Most of the times vm cache flush with subsequent hibernate worked… until today.

Last time the hibernation attempt failed, but the kernel failed to recover from it with huge cascade failure in amdgpu. After it the laptop was running kinda OK (I heard notification sounds), but the screen was dead and I wasn’t able to reboot it gracefully.

апр 02 15:58:41 fw13 kernel: amdgpu 0000:c1:00.0: amdgpu: MES failed to respond to msg=MISC
апр 02 15:58:41 fw13 kernel: amdgpu 0000:c1:00.0: amdgpu: failed to change_config.
апр 02 15:58:41 fw13 kernel: amdgpu 0000:c1:00.0: amdgpu: resume of IP block <gfx_v11_0> failed -110
апр 02 15:58:41 fw13 kernel: amdgpu 0000:c1:00.0: amdgpu: amdgpu_device_ip_resume failed (-110).
апр 02 15:58:41 fw13 kernel: amdgpu 0000:c1:00.0: PM: dpm_run_callback(): pci_pm_thaw returns -110
апр 02 15:58:41 fw13 kernel: amdgpu 0000:c1:00.0: PM: failed to recover async: error -110
апр 02 15:58:51 fw13 kernel: amdgpu 0000:c1:00.0: amdgpu: ring sdma0 timeout, signaled seq=3718249, emitted seq=>
апр 02 15:58:51 fw13 kernel: amdgpu 0000:c1:00.0: amdgpu: Starting sdma0 ring reset
апр 02 15:58:51 fw13 kernel: amdgpu 0000:c1:00.0: amdgpu: reset sdma queue (0:0:0)
апр 02 15:58:51 fw13 kernel: amdgpu 0000:c1:00.0: amdgpu: failed to wait on sdma queue reset done
апр 02 15:58:51 fw13 kernel: amdgpu 0000:c1:00.0: amdgpu: failed to reset legacy queue
апр 02 15:58:51 fw13 kernel: amdgpu 0000:c1:00.0: amdgpu: Ring sdma0 reset failed
апр 02 15:58:51 fw13 kernel: Call Trace:
апр 02 15:58:51 fw13 kernel:  <TASK>
апр 02 15:58:51 fw13 kernel:  ? cancel_delayed_work_sync+0x4a/0x80
апр 02 15:58:51 fw13 kernel:  gfx_v11_0_hw_fini+0x2f/0x150 [amdgpu]
апр 02 15:58:51 fw13 kernel:  gfx_v11_0_suspend+0xe/0x20 [amdgpu]
апр 02 15:58:51 fw13 kernel:  amdgpu_ip_block_suspend+0x27/0x60 [amdgpu]
апр 02 15:58:51 fw13 kernel:  amdgpu_device_ip_suspend_phase2+0x1bc/0x3c0 [amdgpu]
апр 02 15:58:51 fw13 kernel:  amdgpu_device_ip_suspend+0x4c/0x90 [amdgpu]
апр 02 15:58:51 fw13 kernel:  amdgpu_device_pre_asic_reset+0xf4/0x540 [amdgpu]
апр 02 15:58:51 fw13 kernel:  amdgpu_device_asic_reset+0x45/0x1fa [amdgpu]
апр 02 15:58:51 fw13 kernel:  amdgpu_device_gpu_recover.cold+0x241/0x2d6 [amdgpu]
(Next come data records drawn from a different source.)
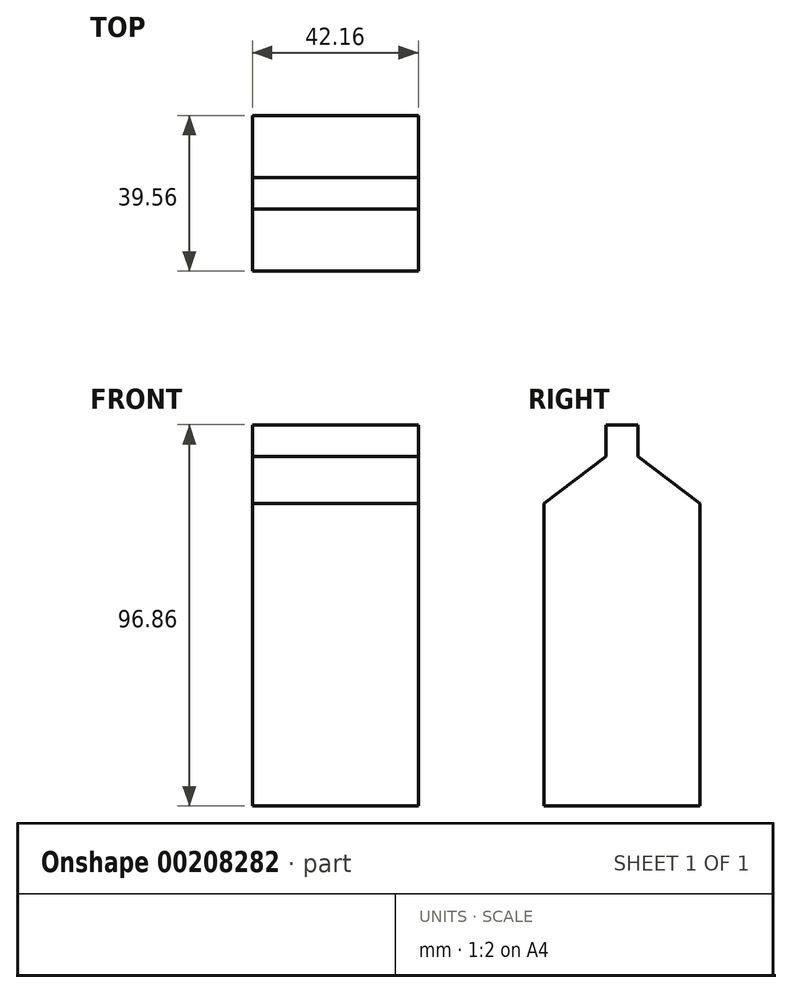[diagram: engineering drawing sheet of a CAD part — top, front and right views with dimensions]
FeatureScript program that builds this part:
annotation { "Feature Type Name" : "Feature", "Feature Type Description" : "" }
export const myFeature = defineFeature(function(context is Context, id is Id, definition is map)
    precondition{}
    {
        {
            var Q0;
            Q0=qCreatedBy(makeId("Right.planeOp"),FACE);
            var sketch = newSketch(context, id + "F0", { "sketchPlane" : qUnion([Q0])});
            skLineSegment(sketch, "E0.bottom", {"start": v(19.78, -38.44) * mm, "end": v(-19.78, -38.44) * mm});
            skLineSegment(sketch, "E0.left", {"start": v(19.78, -38.44) * mm, "end": v(19.78, 38.44) * mm});
            skLineSegment(sketch, "E0.right", {"start": v(-19.78, -38.44) * mm, "end": v(-19.78, 38.44) * mm});
            skPoint(sketch, "E0.middle", {"position": v(0, 0) * mm});
            skLineSegment(sketch, "E1", {"start": v(19.78, 38.44) * mm, "end": v(4.04, 50.35) * mm});
            skLineSegment(sketch, "E2", {"start": v(4.04, 50.35) * mm, "end": v(4.04, 58.42) * mm});
            skLineSegment(sketch, "E3", {"start": v(4.04, 58.42) * mm, "end": v(0, 58.42) * mm});
            skLineSegment(sketch, "E4.MirrorCS", {"start": v(-4.04, 58.42) * mm, "end": v(0, 58.42) * mm});
            skLineSegment(sketch, "E5.MirrorCS", {"start": v(-4.04, 50.35) * mm, "end": v(-4.04, 58.42) * mm});
            skLineSegment(sketch, "E6.MirrorCS", {"start": v(-19.78, 38.44) * mm, "end": v(-4.04, 50.35) * mm});
            skSolve(sketch);
        }
        {
            var Q0;
            Q0=makeQuery(id+"F0.imprint","IMPRINT",FACE,{"disambiguationData":[TD([[makeQuery(id+"F0.imprint","IMPRINT",EDGE,{"derivedFrom":sQuery(id+"F0.wireOp",EDGE,"E0.bottom")}),-1.0]])]});
            extrude(context, id + "F1", {"entities" : qUnion([Q0]), "endBound" : BoundingType.SYMMETRIC, "oppositeDirection" : true, "depth" : 42.16 * mm});
        }
    });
@Mario_Limonciello maybe the above would be interesting to you. The whole kernel log is here.

If it’s reproducible would you be able to bisect? It would go a long way to solving it.

LLMs are really good for helping automated bisects too.

1 Like

I definitely experienced it several times over the past months, but I’m afraid it’s too hard to force it into the crash. Last time it took ~10 cycles.
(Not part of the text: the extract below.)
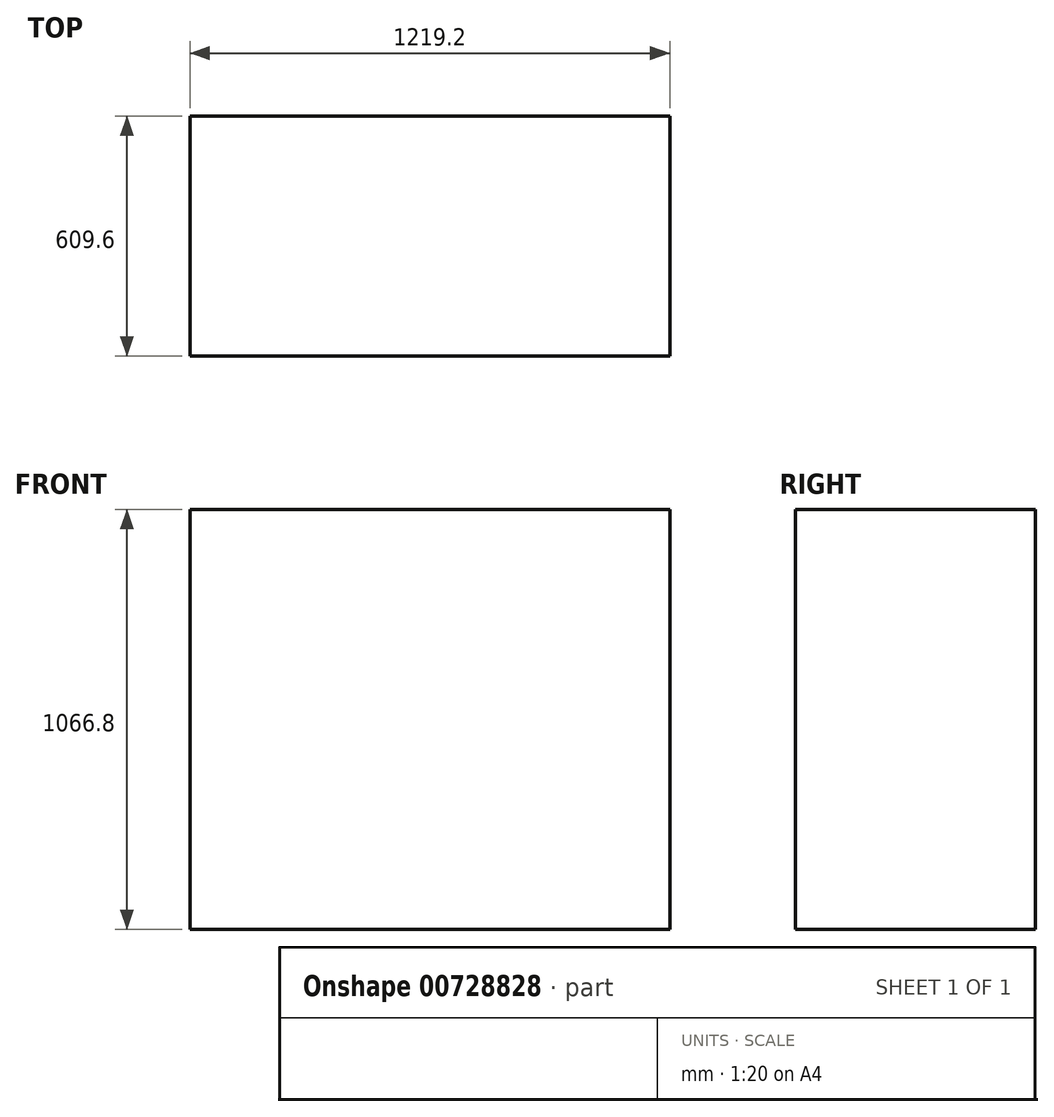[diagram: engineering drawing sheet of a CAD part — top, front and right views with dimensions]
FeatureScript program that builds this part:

That’s part of why I think an LLM might be able to shine. You can tell it to do this overnight and try 10 times at each commit. It can schedule a wake using wakeup timer.

Then it’s not hands on at all for you. Just set it and let it chug overnight, and if it’s not done by morning do it again the next night.